Le progrès dans la compréhension, et également dans la célébration liturgique, doit toujours être enraciné dans la tradition qui te fait toujours avancer dans le sens que veut le Seigneur. Il y a un esprit qui n’est pas celui de la vraie tradition : l’esprit mondain de la « marche arrière », aujourd’hui à la mode : penser qu’aller aux racines signifie faire marche arrière. Non, c’est différent. Si tu vas aux racines, les racines te font remonter, toujours. Comme l’arbre, qui grandit à partir de ce qui lui vient de ses racines. Et la tradition consiste précisément à aller aux racines, parce que c’est la garantie de l’avenir, comme le disait Mahler. En revanche, la marche arrière, c’est reculer de deux pas parce que le « on a toujours fait comme cela » est mieux. C’est une tentation dans la vie de l’Eglise qui te conduit à un ‘restaurationisme’ mondain, déguisé en liturgie et en théologie, mais qui est mondain. Et la marche arrière est toujours de la mondanité : c’est pourquoi l’auteur de la Lettre aux Hébreux dit : « nous ne sommes pas, nous, de ceux qui abandonnent ». Non, tu avances, selon la ligne que te donne la tradition. Faire marche arrière, c’est aller contre la vérité et également contre l’Esprit. Il faut bien faire cette distinction. Parce que, dans la liturgie, nombreux sont ceux qui disent « selon la tradition », mais ce n’est pas comme cela : au mieux, ce sera des traditionnalistes. Quelqu’un d’autre disait que la tradition est la foi vivante des morts, le traditionnalisme est la foi morte de certains vivants. Ils tuent ce contact avec les racines en faisant marche arrière. Faites attention : aujourd’hui, la tentation est la marche arrière déguisée en tradition.

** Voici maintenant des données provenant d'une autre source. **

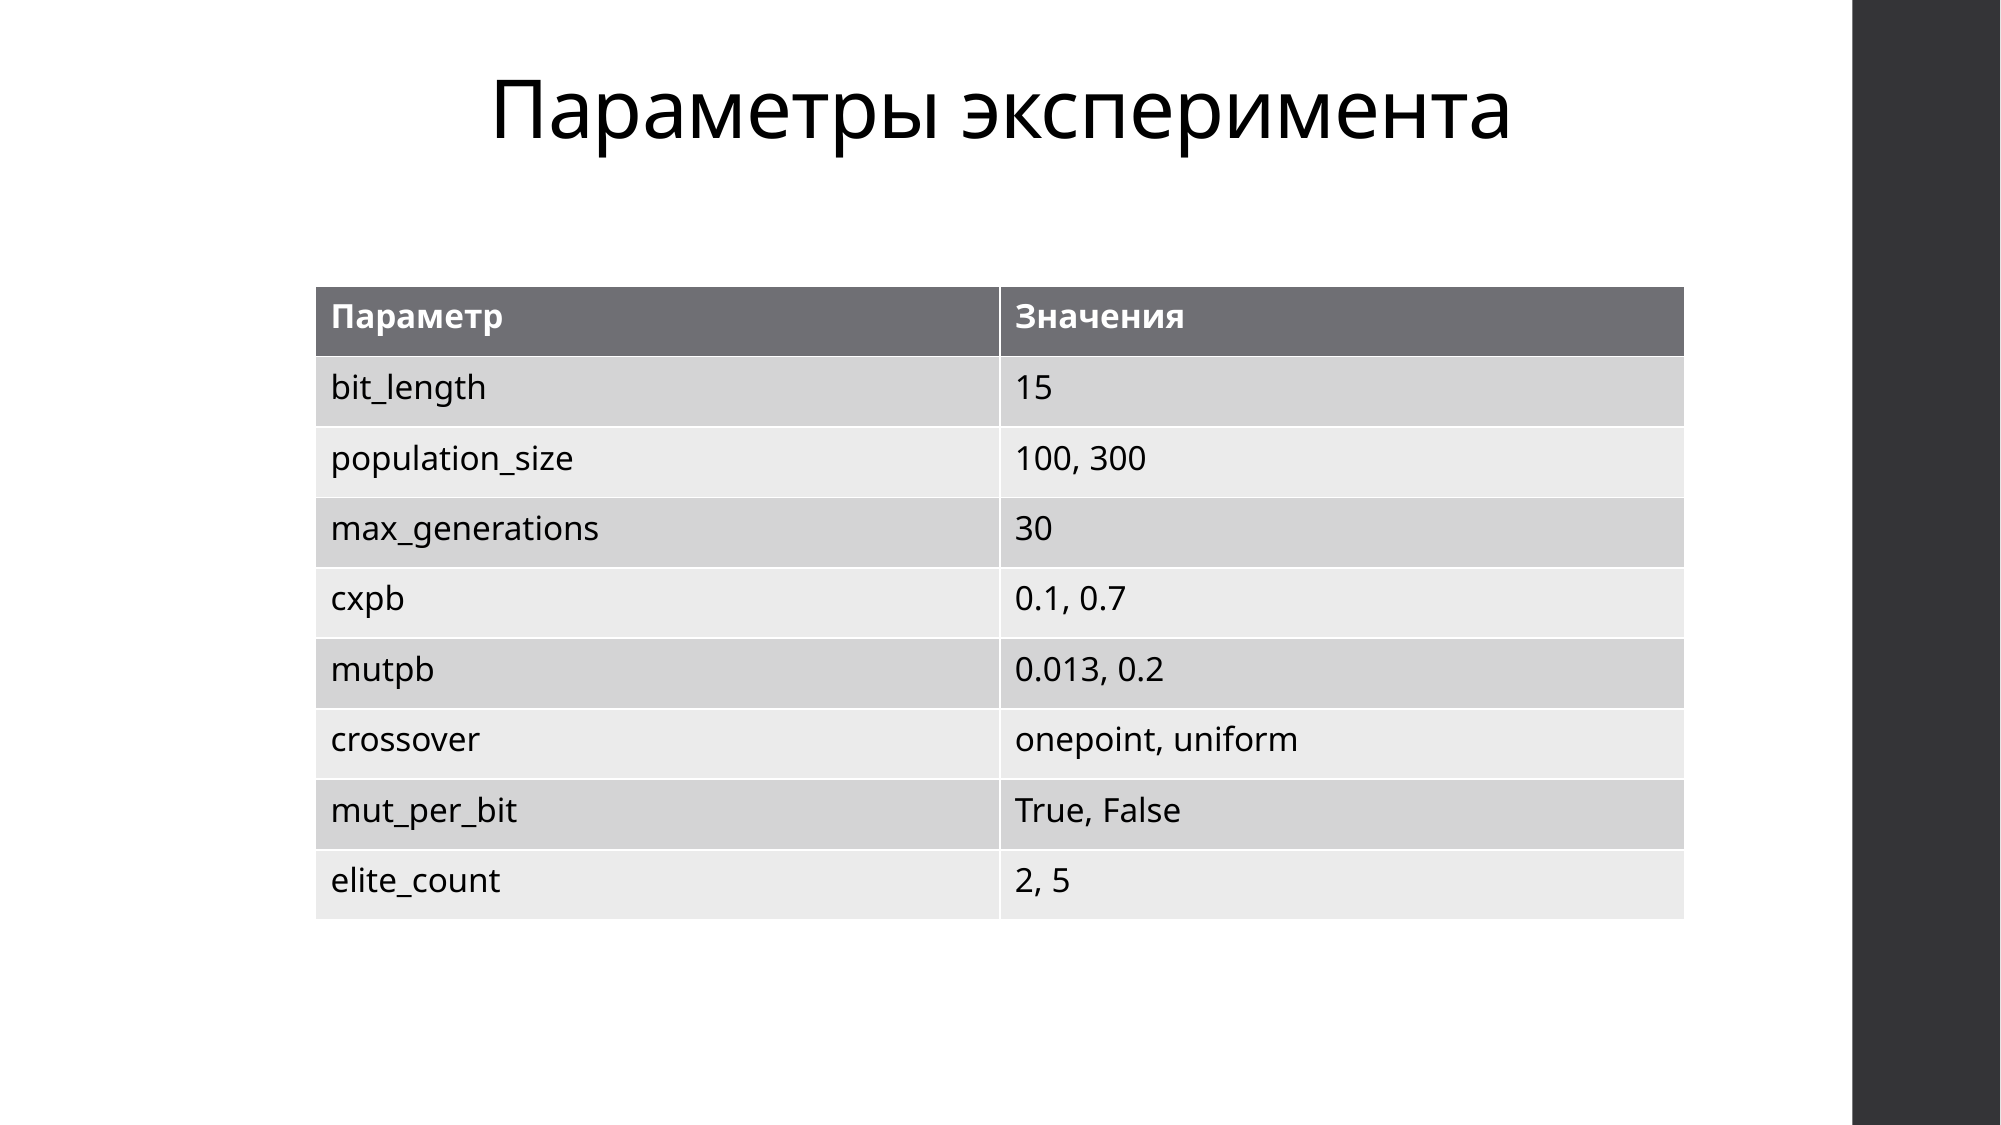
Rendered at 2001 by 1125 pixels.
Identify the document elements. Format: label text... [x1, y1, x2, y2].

table_cell cxpb [316, 569, 999, 637]
table_header Параметр [316, 287, 999, 356]
table_cell mut_per_bit [316, 780, 999, 849]
table_header Значения [1001, 287, 1684, 356]
table_cell bit_length [316, 357, 999, 426]
table_cell True, False [1001, 780, 1684, 849]
table_cell 0.1, 0.7 [1001, 569, 1684, 637]
table_cell population_size [316, 428, 999, 497]
table_cell onepoint, uniform [1001, 710, 1684, 778]
table_cell 100, 300 [1001, 428, 1684, 497]
table_cell max_generations [316, 498, 999, 567]
table_cell elite_count [316, 851, 999, 919]
title Параметры эксперимента [206, 60, 1797, 164]
table_cell 2, 5 [1001, 851, 1684, 919]
table_cell 15 [1001, 357, 1684, 426]
table_cell 30 [1001, 498, 1684, 567]
table_cell 0.013, 0.2 [1001, 639, 1684, 708]
table_cell crossover [316, 710, 999, 778]
table_cell mutpb [316, 639, 999, 708]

Et enfin, peut-être le plus important : que vos études de la liturgie soient imprégnées de prière et d’expérience vivante de l’Eglise qui célèbre, de sorte que la liturgie « pensée » jaillisse toujours, comme d’une sève vitale, de la liturgie vécue. La théologie se fait avec un esprit ouvert et en même temps « à genoux » (cf. Veritatis gaudium, 3). Ceci est valable pour toutes les disciplines théologiques, mais plus encore pour la vôtre qui a pour objet l’acte de célébrer la beauté et la grandeur du mystère de Dieu qui se donne à nous.
Avec ce souhait, je vous bénis tous de tout cœur, vous et votre chemin. Et je vous demande, s’il vous plaît, de prier pour moi. Merci.